J'ai été immédiatement séduite par la chorégraphie de Mme Dembélé et par l'énergie qu'elle mobilisait grâce à ses danseurs vifs et expressifs. N'ayant pas vu de représentation des Indes Galantes avant de découvrir cette interprétation exaltante, j'ai voulu en savoir plus sur ce que Dembélé avait entrepris de subvertir. Comme toute personne raisonnable vivant une pandémie, j'ai cherché l'opéra de Rameau sur Google et je suis tombé sur deux productions.
La première est celle des Arts Florissants, fondée et dirigée par William Christie. Il date du milieu des années 2000 et, dans le quatrième acte, reprend les stéréotypes du XXe siècle sur l'apparence et les vêtements des peuples indigènes. Outre des danseurs portant des masques de buffles (peut-être) et marchant à quatre pattes, on assiste à des danses de poulet traditionnelles, typiquement nord-américaines, et à des chants vaillants en fumant des pipes de maïs. Ce qui est moins banal, mais tout aussi grotesque, c'est l'inclusion de mouvements de danse « Walk Like an Egyptian ». Un hommage aux années 1980 ?
La seconde version, que l'on peut voir en intégralité en ligne, est une production des Talens Lyriques, dirigée par Laura Scozzi pour l'Opéra National de Bordeaux. Elle date de 2014. Le prologue de Rameau, une discussion entre des figures divines sur l'amour et ses enchevêtrements, est transformé en une farce aléatoire avec beaucoup de personnes nues, faisant peu de choses à part être nues. Je suppose que nous connaissons tous la maxime selon laquelle « nudité = grand art ». Scozzi, un chorégraphe italien, a tenté de moderniser l'exotisme de l'opéra en y superposant des thèmes modernes tels que le trafic d'êtres humains, les difficultés des réfugiés, la violence envers les femmes et la dégradation de l'environnement.
Ces scènes, en plus d'être caricaturales et faiblement chorégraphiées, sont empreintes de l'obsession colonialiste de la France pour l'Islam et le voile. Afin de donner l'impression d'être juste, Scozzi a ajouté sur scène des femmes blanches et blondes en sous-vêtements qui sont traitées comme des objets sexuels et malmenées. Elle montre aussi des femmes en burkas à motifs vifs qui se promènent avec des sacs H&M et se font des bisous sur la joue (à la fin, le capitalisme nous sauvera tous). Mais la signalisation des arrêts de bus en arabe (« en direction du Yémen »), les tapis orientaux suspendus à une corde à linge, la femme vêtue d'une burka marchant derrière un homme, la tête penchée, et l'enfant en burka à paillettes avec son ours en peluche marié à un homme adulte sont écœurants. Une femme blanche privilégiée, parlant au nom des femmes de couleur, les soumettant à son regard orientaliste et les articulant dans son propre langage jaunâtre n'a rien de nouveau. Pourtant, cela ne cesse de nous répugner.

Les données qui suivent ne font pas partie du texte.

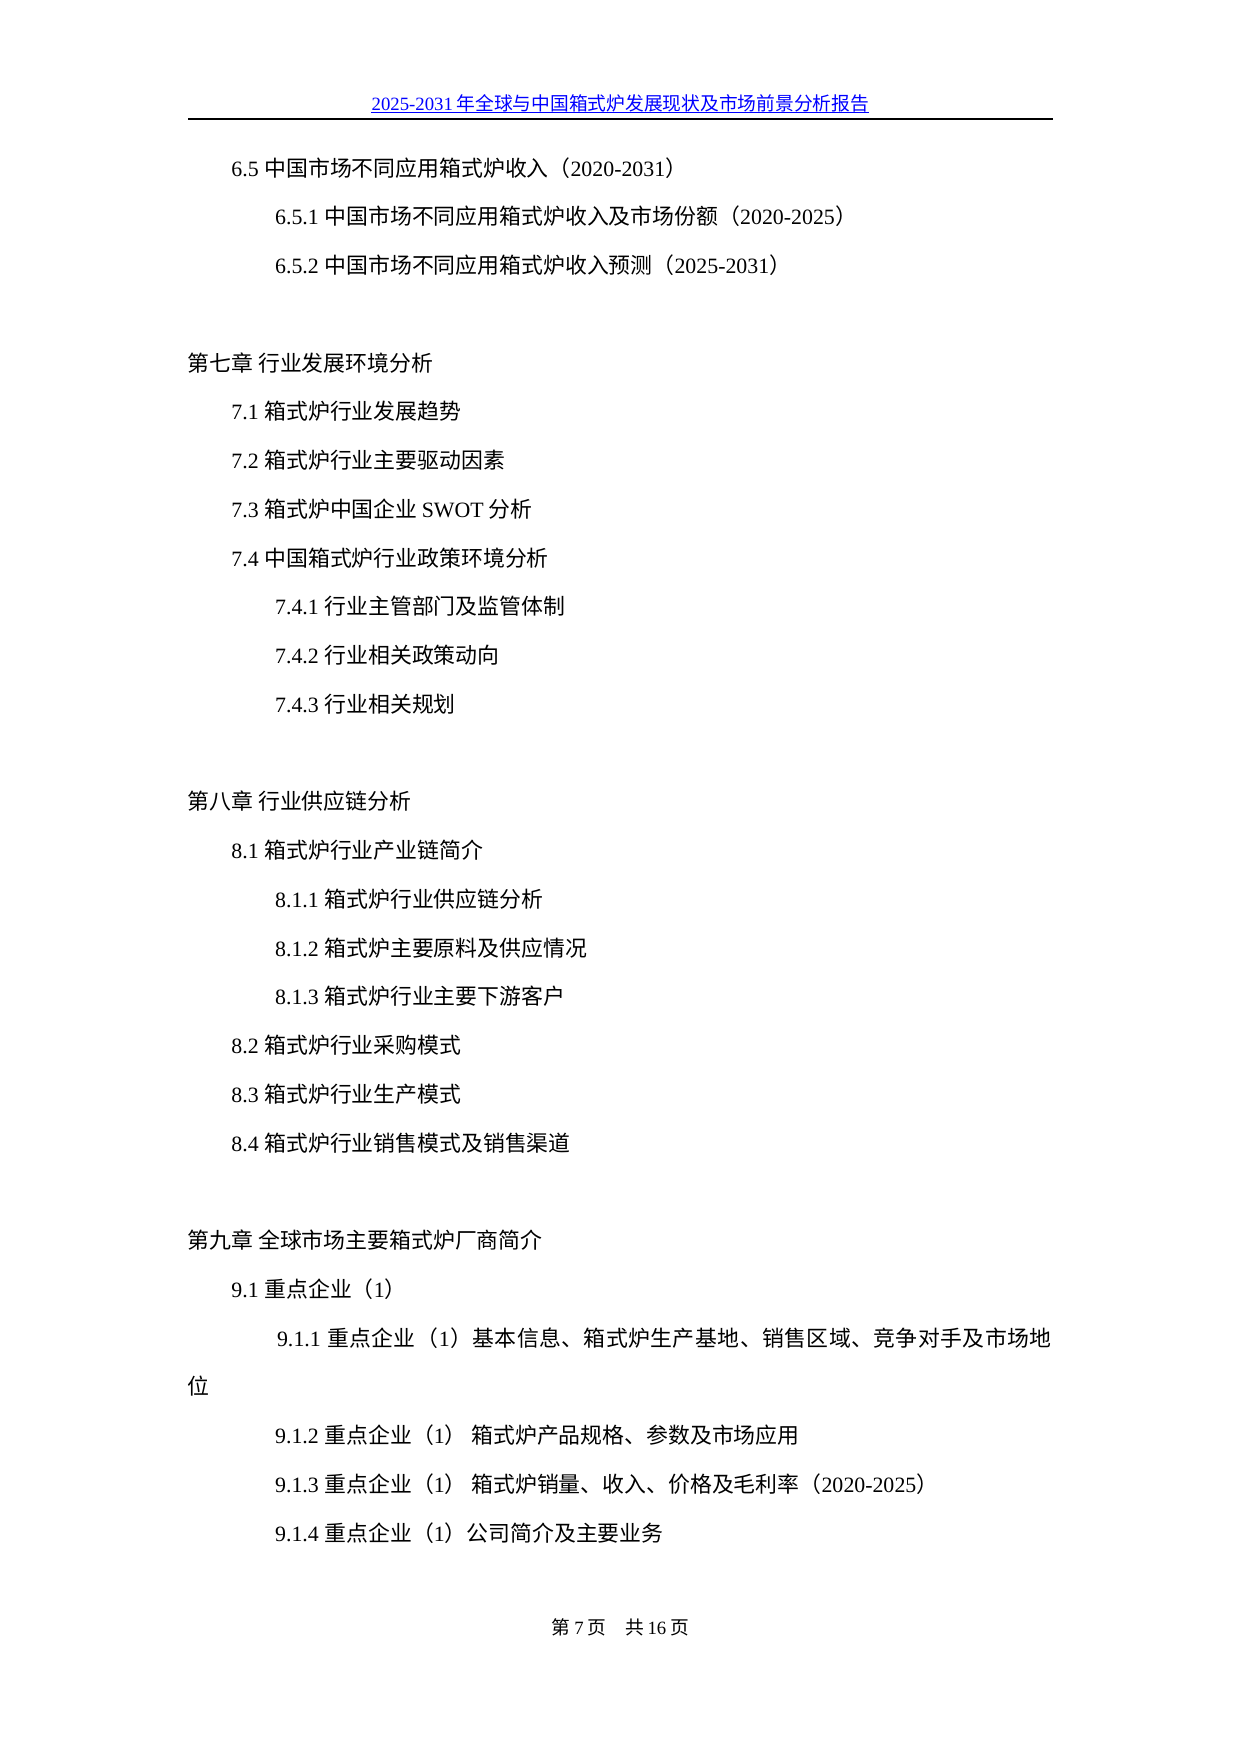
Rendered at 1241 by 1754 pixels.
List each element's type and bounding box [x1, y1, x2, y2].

Que cette farce à la Charlie Hebdo ou la caricature raciste des Arts Florissants aient pu être financées et autorisées sur n'importe quelle scène est une merveille. Le travail de Bintou Dembélé n'est pas seulement de la subversion politique, c'est de l'art exceptionnel, alors que ces deux autres productions réussissent plutôt facilement à mettre en valeur la médiocrité blanche. C'est pourquoi il est important de répéter que la décolonisation de l'art et de la culture n'est pas seulement bonne pour la politique, mais aussi pour l'art, qui est incontestablement meilleur.